C’est à ce moment-là qu’il fait savoir discrètement qu’il est disponible pour rejoindre les Brigades rouges. Dès les premières rencontres, son contact, Micaletto, clandestin, le fascine par sa rigueur et sa détermination, toujours calme et sur ses gardes. Mais c’est aussi l’ancien ouvrier qu’admire Enrico Fenzi, lui-même fils de manoeuvre. Et son Journal d’insister sur l’origine ouvrière d’une écrasante majorité de brigadistes, caractéristique souvent occultée en France, où l’on associe généralement extrême gauche et contestation estudiantine. Après une première et périlleuse distribution de tracts devant une usine de Gênes, où Fenzi note la distance prudente mais parfois bienveillante des ouvriers à l’égard des Brigades rouges, il fait le guet lors d’une action où Micaletto blesse un ingénieur, membre du PCI, en charge des restructurations dans une entreprise. Mais l’auteur n’entre cependant pas en clandestinité et continue sa vie de professeur. Quelques mois plus tard, surveillés, sa femme et lui sont pourtant arrêtés à leur domicile.
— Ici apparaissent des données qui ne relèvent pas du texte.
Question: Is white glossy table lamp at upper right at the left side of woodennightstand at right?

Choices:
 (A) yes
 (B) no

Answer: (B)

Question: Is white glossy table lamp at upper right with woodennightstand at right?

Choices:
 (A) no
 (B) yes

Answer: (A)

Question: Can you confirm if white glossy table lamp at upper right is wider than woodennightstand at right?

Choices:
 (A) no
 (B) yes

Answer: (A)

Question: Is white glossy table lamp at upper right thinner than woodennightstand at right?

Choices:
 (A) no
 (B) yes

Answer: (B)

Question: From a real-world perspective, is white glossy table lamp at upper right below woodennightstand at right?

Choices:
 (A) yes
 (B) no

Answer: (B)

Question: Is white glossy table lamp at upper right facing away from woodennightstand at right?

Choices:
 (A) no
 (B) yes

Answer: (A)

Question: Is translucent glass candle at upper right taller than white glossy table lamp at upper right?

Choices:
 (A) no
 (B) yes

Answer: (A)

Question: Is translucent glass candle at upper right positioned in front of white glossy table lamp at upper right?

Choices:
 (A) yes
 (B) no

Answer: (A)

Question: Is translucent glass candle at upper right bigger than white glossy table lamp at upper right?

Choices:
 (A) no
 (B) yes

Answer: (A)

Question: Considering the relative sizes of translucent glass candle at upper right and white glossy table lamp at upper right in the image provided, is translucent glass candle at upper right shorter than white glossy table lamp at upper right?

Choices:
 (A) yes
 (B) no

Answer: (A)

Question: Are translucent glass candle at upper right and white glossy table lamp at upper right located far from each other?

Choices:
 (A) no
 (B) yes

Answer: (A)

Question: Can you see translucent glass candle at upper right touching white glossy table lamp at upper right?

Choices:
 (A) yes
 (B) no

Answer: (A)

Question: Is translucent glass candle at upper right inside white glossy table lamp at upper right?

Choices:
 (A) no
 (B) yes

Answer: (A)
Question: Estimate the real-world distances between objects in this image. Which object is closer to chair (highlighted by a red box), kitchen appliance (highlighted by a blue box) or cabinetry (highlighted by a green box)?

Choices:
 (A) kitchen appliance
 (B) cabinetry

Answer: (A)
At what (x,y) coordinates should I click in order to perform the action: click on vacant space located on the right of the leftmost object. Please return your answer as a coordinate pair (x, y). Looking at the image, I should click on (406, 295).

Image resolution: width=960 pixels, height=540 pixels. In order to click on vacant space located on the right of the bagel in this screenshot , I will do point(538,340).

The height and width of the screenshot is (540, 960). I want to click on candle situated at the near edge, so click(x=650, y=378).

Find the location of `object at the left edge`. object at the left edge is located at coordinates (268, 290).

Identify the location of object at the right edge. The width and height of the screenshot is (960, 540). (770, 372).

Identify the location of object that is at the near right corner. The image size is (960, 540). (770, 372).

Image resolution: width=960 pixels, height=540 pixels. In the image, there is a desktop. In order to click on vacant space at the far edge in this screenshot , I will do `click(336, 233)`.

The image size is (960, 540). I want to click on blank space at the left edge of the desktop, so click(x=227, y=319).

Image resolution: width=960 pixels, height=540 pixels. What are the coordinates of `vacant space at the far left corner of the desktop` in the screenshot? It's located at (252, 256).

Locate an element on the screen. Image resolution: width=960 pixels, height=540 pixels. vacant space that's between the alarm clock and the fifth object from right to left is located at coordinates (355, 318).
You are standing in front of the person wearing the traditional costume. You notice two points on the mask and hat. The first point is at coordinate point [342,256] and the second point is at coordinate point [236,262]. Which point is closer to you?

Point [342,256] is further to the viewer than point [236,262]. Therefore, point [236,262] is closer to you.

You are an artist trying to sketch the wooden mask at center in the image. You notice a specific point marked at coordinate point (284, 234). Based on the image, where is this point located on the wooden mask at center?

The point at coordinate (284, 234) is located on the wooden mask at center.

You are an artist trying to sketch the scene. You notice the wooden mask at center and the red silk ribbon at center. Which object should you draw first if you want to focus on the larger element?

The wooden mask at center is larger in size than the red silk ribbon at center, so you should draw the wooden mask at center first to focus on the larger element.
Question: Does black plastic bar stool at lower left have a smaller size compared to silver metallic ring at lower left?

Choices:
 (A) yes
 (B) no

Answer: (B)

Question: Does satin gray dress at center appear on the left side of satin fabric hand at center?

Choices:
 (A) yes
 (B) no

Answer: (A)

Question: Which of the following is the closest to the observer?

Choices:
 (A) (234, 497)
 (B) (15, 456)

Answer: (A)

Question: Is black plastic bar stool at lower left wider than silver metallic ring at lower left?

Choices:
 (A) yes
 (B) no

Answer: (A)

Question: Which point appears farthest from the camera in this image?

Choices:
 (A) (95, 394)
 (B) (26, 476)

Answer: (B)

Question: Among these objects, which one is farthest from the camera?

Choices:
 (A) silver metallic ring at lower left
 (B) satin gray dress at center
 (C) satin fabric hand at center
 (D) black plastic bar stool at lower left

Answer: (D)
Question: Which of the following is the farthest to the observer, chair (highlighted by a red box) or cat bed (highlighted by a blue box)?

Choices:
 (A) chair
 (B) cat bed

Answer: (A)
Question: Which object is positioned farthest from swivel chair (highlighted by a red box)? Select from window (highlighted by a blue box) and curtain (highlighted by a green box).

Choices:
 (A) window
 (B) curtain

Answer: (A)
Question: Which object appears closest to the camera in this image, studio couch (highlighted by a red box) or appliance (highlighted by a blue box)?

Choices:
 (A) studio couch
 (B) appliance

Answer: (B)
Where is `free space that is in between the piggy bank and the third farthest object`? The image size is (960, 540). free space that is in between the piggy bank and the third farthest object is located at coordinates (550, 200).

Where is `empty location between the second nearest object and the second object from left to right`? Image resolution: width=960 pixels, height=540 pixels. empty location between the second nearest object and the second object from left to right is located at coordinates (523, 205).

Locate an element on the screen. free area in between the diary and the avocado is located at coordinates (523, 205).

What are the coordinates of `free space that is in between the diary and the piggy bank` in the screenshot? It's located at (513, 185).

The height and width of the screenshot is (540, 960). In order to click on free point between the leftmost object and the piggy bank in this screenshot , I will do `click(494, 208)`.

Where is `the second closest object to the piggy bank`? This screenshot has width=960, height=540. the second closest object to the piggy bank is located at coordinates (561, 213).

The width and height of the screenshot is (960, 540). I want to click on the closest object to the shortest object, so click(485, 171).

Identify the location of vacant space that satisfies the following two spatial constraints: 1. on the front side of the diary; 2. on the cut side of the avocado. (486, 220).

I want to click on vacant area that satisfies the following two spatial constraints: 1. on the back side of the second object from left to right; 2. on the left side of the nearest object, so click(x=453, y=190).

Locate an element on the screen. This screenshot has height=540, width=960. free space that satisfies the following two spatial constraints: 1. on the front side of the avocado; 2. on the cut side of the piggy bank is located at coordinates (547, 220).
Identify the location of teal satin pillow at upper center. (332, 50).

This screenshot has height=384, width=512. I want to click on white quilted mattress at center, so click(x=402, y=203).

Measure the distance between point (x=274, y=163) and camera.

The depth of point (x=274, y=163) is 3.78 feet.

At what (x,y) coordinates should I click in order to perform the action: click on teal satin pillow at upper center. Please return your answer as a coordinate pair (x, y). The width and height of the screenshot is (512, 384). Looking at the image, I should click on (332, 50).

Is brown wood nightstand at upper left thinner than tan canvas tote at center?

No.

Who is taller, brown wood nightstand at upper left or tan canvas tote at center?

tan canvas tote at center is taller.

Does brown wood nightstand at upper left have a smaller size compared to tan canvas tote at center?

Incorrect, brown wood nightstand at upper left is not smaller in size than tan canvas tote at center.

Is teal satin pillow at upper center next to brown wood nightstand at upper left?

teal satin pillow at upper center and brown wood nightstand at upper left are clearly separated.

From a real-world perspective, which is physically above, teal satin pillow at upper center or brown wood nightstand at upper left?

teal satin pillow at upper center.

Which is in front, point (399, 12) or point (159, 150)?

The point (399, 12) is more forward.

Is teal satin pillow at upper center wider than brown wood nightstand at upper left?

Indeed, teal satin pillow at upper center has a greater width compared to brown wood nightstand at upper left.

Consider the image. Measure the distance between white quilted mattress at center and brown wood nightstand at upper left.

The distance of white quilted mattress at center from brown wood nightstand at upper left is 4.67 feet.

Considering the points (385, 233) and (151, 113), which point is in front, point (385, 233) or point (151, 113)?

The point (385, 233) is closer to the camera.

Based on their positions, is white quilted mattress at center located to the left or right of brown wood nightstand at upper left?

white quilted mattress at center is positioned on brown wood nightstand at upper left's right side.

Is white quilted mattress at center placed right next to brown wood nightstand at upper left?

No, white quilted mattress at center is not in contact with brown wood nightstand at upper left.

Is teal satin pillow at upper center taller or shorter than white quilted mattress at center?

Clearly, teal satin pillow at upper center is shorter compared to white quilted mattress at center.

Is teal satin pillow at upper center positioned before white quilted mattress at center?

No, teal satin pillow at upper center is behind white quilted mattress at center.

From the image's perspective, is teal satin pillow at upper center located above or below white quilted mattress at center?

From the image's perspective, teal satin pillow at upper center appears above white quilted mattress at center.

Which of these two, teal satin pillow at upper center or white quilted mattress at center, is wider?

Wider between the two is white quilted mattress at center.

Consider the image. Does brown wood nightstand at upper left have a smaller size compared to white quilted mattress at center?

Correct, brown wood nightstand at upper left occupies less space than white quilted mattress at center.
Après une longue période d’isolement, toujours en attente de son premier procès, Enrico Fenzi est transféré et se retrouve bientôt aux côtés des chefs historiques des BR, en particulier Curcio et Franceschini, leurs deux fondateurs. Seulement accusé de complicité, il est acquitté au bout d’un an de détention provisoire. C’est à la sortie de cette première incarcération qu’il décide, cette fois, d’entrer en clandestinité, bien que sa femme, elle aussi libérée, soit alors enceinte… Moins d’un an plus tard, son arrestation avec Mario Moretti symbolise le début de la déliquescence des groupes armés, minés par les arrestations, dénonciations et scissions internes.

Document de première main, ce Journal est donc d’abord un témoignage émouvant et précis sur l’univers carcéral, sa saleté ou l’extrême dureté des rapports humains qui y règne. Enrico Fenzi retrace en outre les combats politiques ­ mais aussi physiques ­ à l’intérieur des prisons où furent détenus les militants des années de plomb italiennes, membres de différents groupes armés rivaux, voire opposés. Volontairement mélangés par les autorités, placés à côté de mafieux, ils côtoient aussi certains autres militants politiques du movimento . Enrico Fenzi discute ainsi parfois, dans la cour de la promenade, avec le philosophe Toni Negri ou l’activiste Oreste Scalzone qui, s’ils n’ont jamais pratiqué la violence armée, furent arrêtés comme idéologues ou organisateurs de la contestation à la fin de la décennie.

La tension était alors à son comble au sein des prisons, et le pouvoir voit là un moyen efficace pour affaiblir militants gauchistes et groupes armés. L’auteur rapporte ainsi plusieurs cas de lynchage ou de strangulation à l’encontre de supposés traîtres ou de membres d’autres groupes, sans oublier de sévères passages à tabac par les surveillants après toute velléité de révolte. Ces événements, mal connus en France, montrent bien par quels drames se sont conclues les années 1970 en Italie, bien loin des espoirs de 1968. Sensible mais parfois amer, l’ouvrage d’Enrico Fenzi est aussi un éclairage de leur face sombre.